Sunday, August 28, 2011

Finished 2011: Origami Quilt

I have great news!

My Origami Quilt is back from my long arm quilter aka my momma.

I gave my momma free-reign when it came to quilting the top. So I had no idea what the finished product would be until she shipped it back to me.

As soon as I got it, I called her to tell her how much I love the work she did.

I love the pale pink thread she used.

I love the simplicity of the cross-hatching she decided to do.

During our phone conversation -- okay after I finished squee-ing about the finished product -- I asked her why she did what she did. She told me simply, "I did exactly what I knew you would want. Something unexpected (the pale pink thread) and something simple (the cross-hatch); as well as wanting to highlight the pinwheels."

Wow. I mean, she will always be my favourite long-arm quilter but I have a feeling she will be my only long-arm quilter :)


Many of you asked me about quilting this fabric heavy block and here are choices my momma made:

1. The lightest batting she could find; to ensure that the weight of the quilt wasn't oppressive. I have to agree with her on that. The quilt she sent me is surprisingly light weight that even younger children adore it.

2. She elected not to quilt the pinwheels after seeing the final product; though she had been thinking that since first seeing the blocks during the construction of this quilt...

Ultimately, her decision was based on how much fabric is actually involved in the quilt at certain corners. At the middle of each pinwheel you are looking at 6-12 layers of fabric and batting and the backing.

That being said we both think it is possible to quilt the pinwheels but it may take several jeans-rated needles to do so and you would want to stay way from some of the seams.
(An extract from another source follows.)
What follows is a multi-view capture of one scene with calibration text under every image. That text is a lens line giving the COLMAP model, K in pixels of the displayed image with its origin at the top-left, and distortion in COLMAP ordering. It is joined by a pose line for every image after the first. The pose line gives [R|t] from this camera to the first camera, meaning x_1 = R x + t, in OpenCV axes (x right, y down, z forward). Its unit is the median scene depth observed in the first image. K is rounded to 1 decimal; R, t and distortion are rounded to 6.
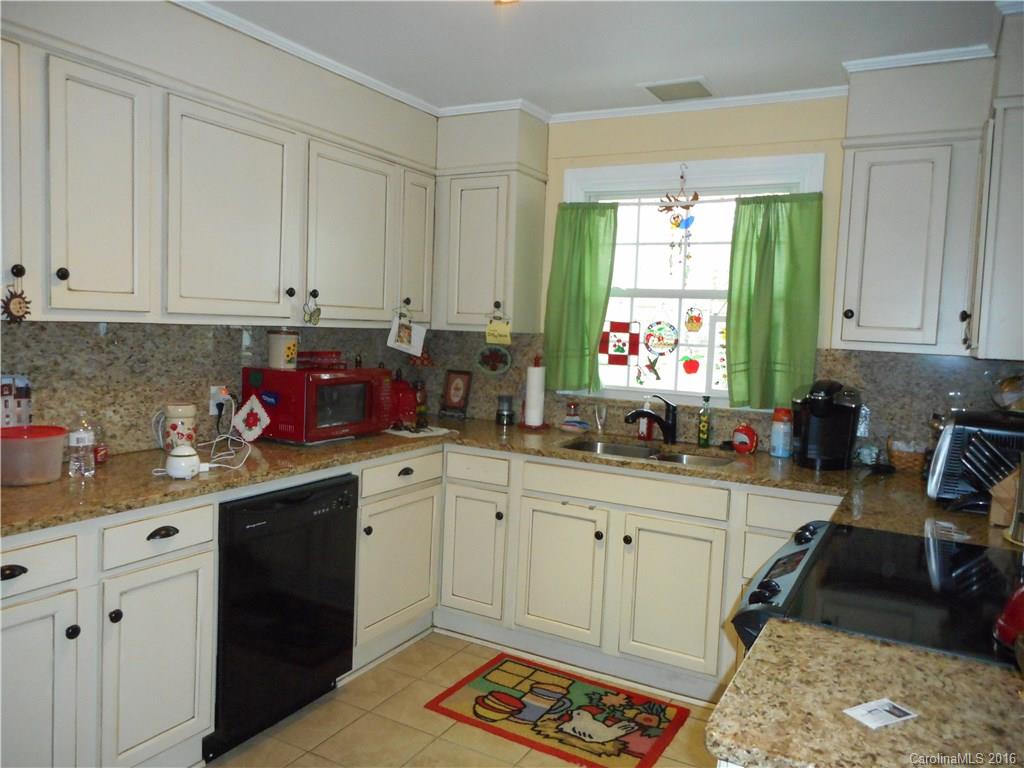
lens RADIAL K [[769.5, 0, 514.4], [0, 769.5, 376.9], [0, 0, 1]] dist [0.004790, 0.003519]
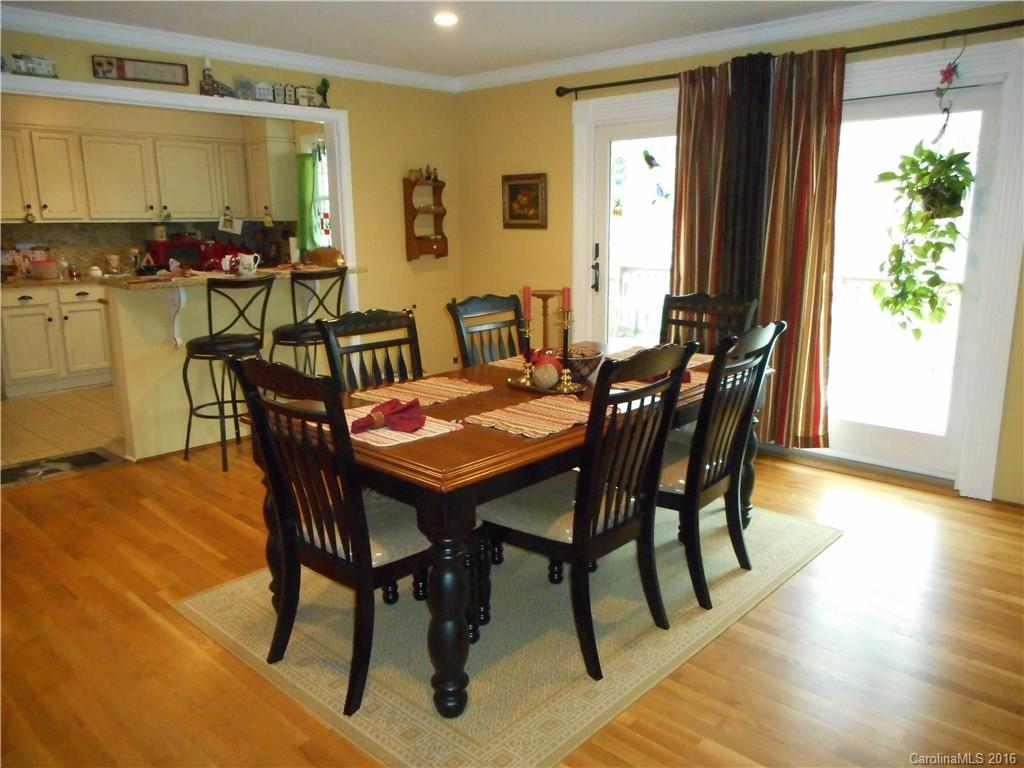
lens RADIAL K [[769.5, 0, 512.8], [0, 769.5, 388.6], [0, 0, 1]] dist [0.004790, 0.003519]
pose [[0.965796, 0.012853, -0.258984, 1.378517], [0.025678, 0.989121, 0.144846, 0.125355], [0.258028, -0.146542, 0.954959, -1.051696]]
On top of that, she said she didn't want to take away from all the hand-work I did to create the curves.

If you do decided to quilt the pinwheels, please let me know, I would love to hear about your experience with it.

3. If you decided to hand-quilt, I have learned that a large frame is the only way to go. The construction of lap frames can't always take the amount of fabric in the pinwheels. I'm constructing an old fashion frame that I can easily move around since my huge standing frame is occupied at the moment. When I get the Florida Version on the frame, I'll be sure to share pictures of my frame.
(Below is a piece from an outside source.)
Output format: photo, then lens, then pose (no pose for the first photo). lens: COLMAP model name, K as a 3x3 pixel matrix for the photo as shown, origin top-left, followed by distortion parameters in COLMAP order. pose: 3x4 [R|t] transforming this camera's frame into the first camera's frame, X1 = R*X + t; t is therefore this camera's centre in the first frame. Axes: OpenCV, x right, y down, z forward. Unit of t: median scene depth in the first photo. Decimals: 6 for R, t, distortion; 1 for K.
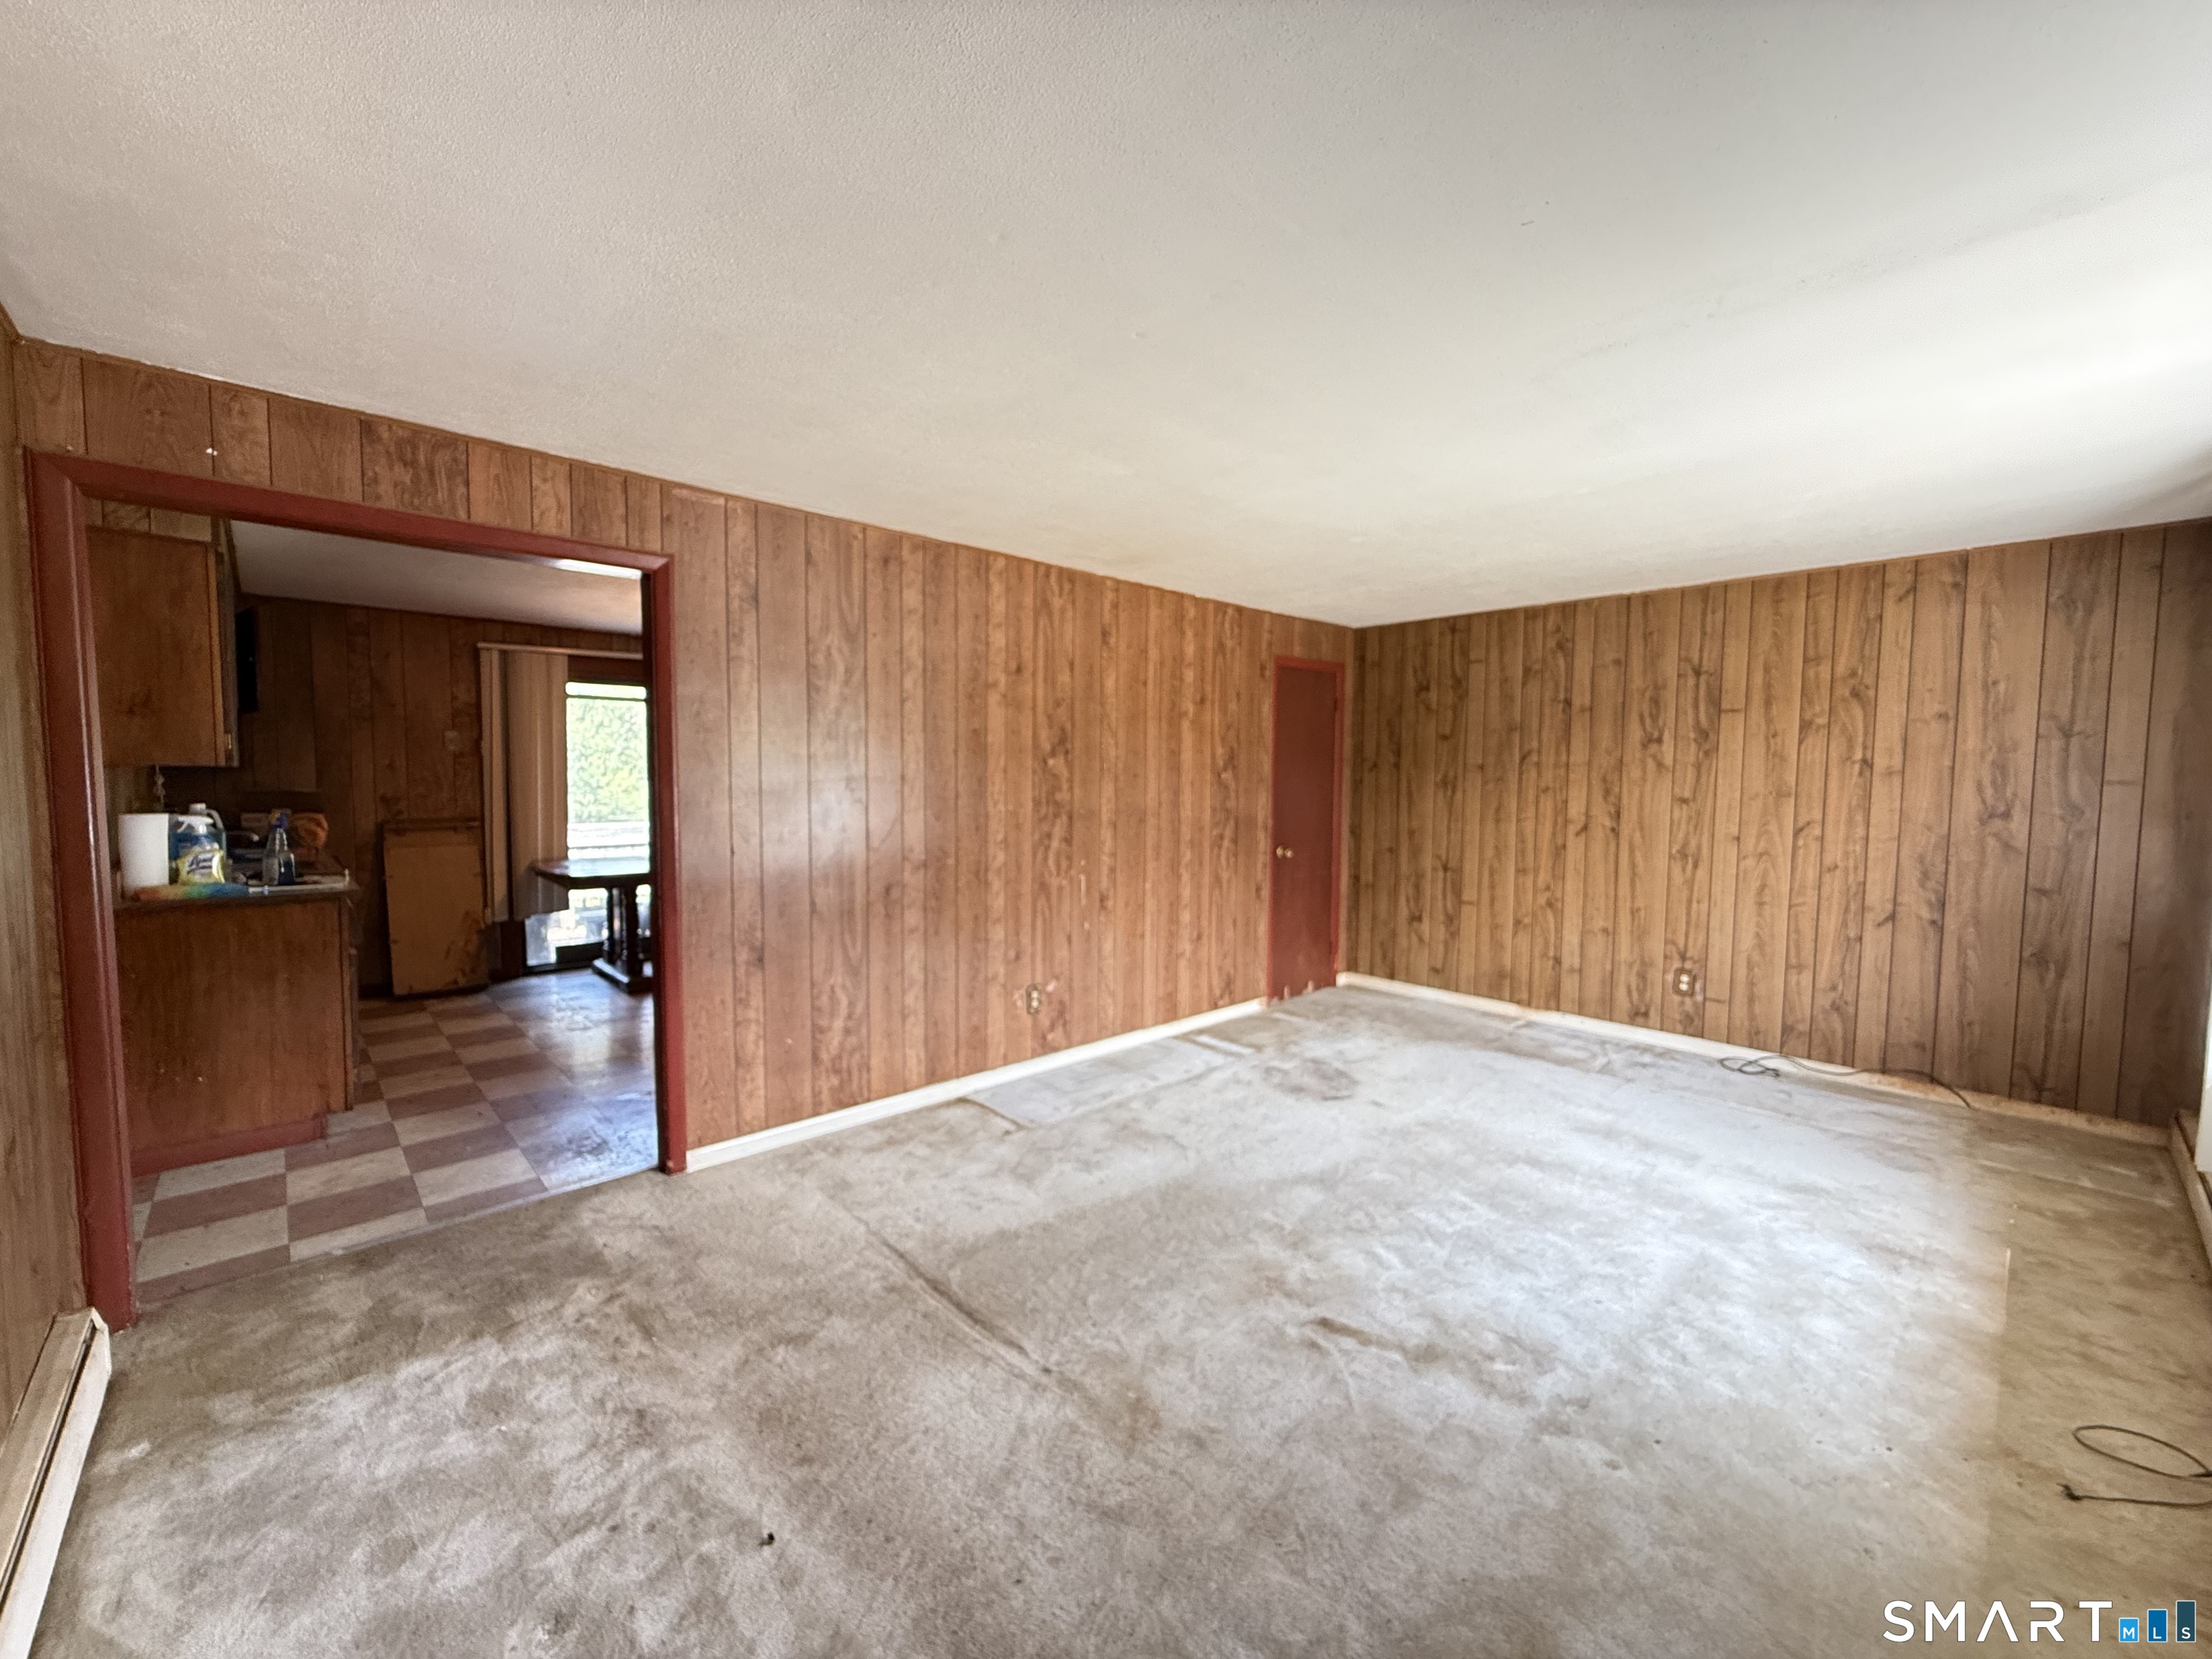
lens RADIAL K [[890.1, 0, 1106.0], [0, 890.1, 829.5], [0, 0, 1]] dist [-0.002158, -0.000026]
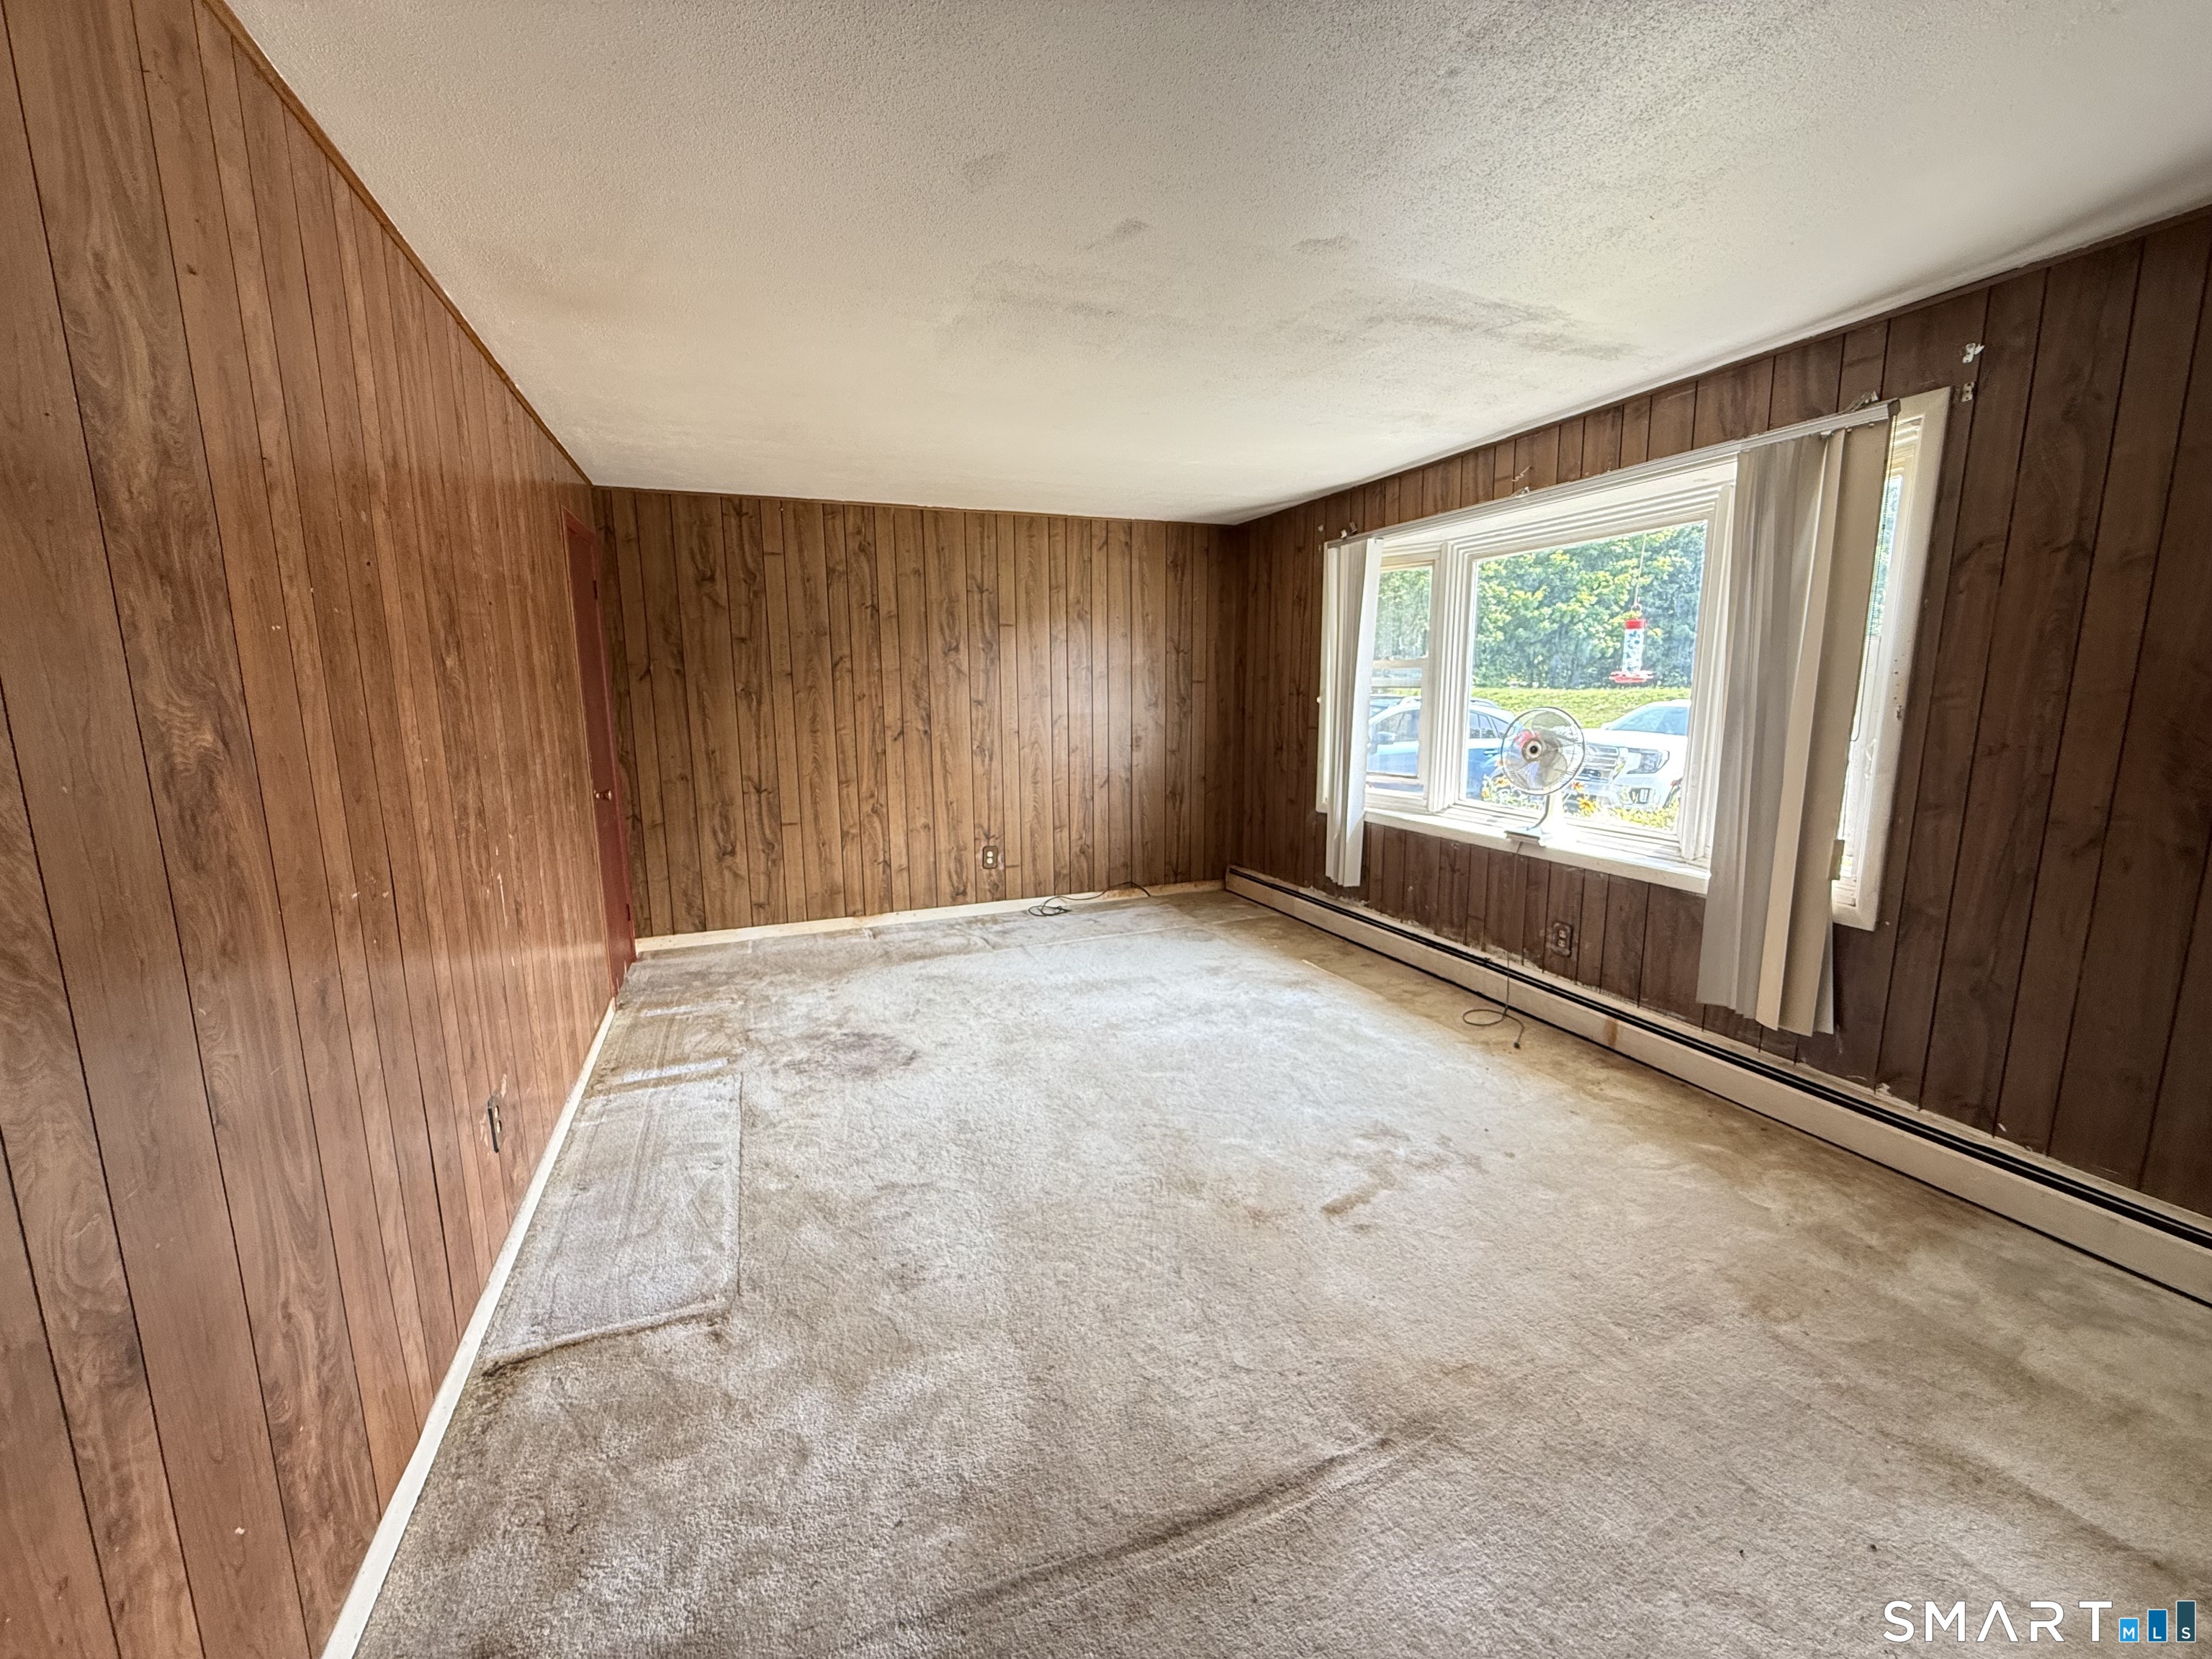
lens RADIAL K [[874.2, 0, 1106.0], [0, 874.2, 829.5], [0, 0, 1]] dist [0.001452, 0.000262]
pose [[0.369239, -0.165186, 0.914536, -0.343184], [0.071755, 0.986206, 0.149161, -0.026741], [-0.926560, 0.010547, 0.375998, 0.411845]]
Last but not least, if you are in the DFW area, I will be teaching this block at the September Meeting of Sew Fresh at Cabbage Rose Quilting & Fabrics on Thursday, September 8.

This will be a hands-on tutorial. And though, we won't be able to sew the seams, you will leave with the confidence to get through the hard part of the block which is the folding! As well as see the quilt above, the Florida Quilt, the Polly Goes to Paris Quilt and one or two more quilt tops featuring this block.

The live-tutorial will feature how to make the Florida Quilt version. To do this you will need the following materials:

*straight pins
*at least 4-6" squares (this will be your back ground fabric)
*at least 4-5" squares (this will be your pinwheel fabric) -- Prior to arriving, please iron these squares using starch. It will make the folds easier but it is not a requirement :)

And that's it.

For everyone else, the hubby has promised to help me make videos of this tutorial in English and Spanish and possibly French. MGO and I have both started back with school but I'm hoping we can get these up by November.

I am also working on writing up patterns for the various quilts I make with this block for everyone's enjoyment. So please check back!


  1. Wow, what a fabulous quilt! It looks amazing and your mum's done a great job with the quilting

  2. ooooh, it looks AMAZING! i really love the crosshatch quilting, though i imagine it was a lot of stopping and starting to work around the pinwheels!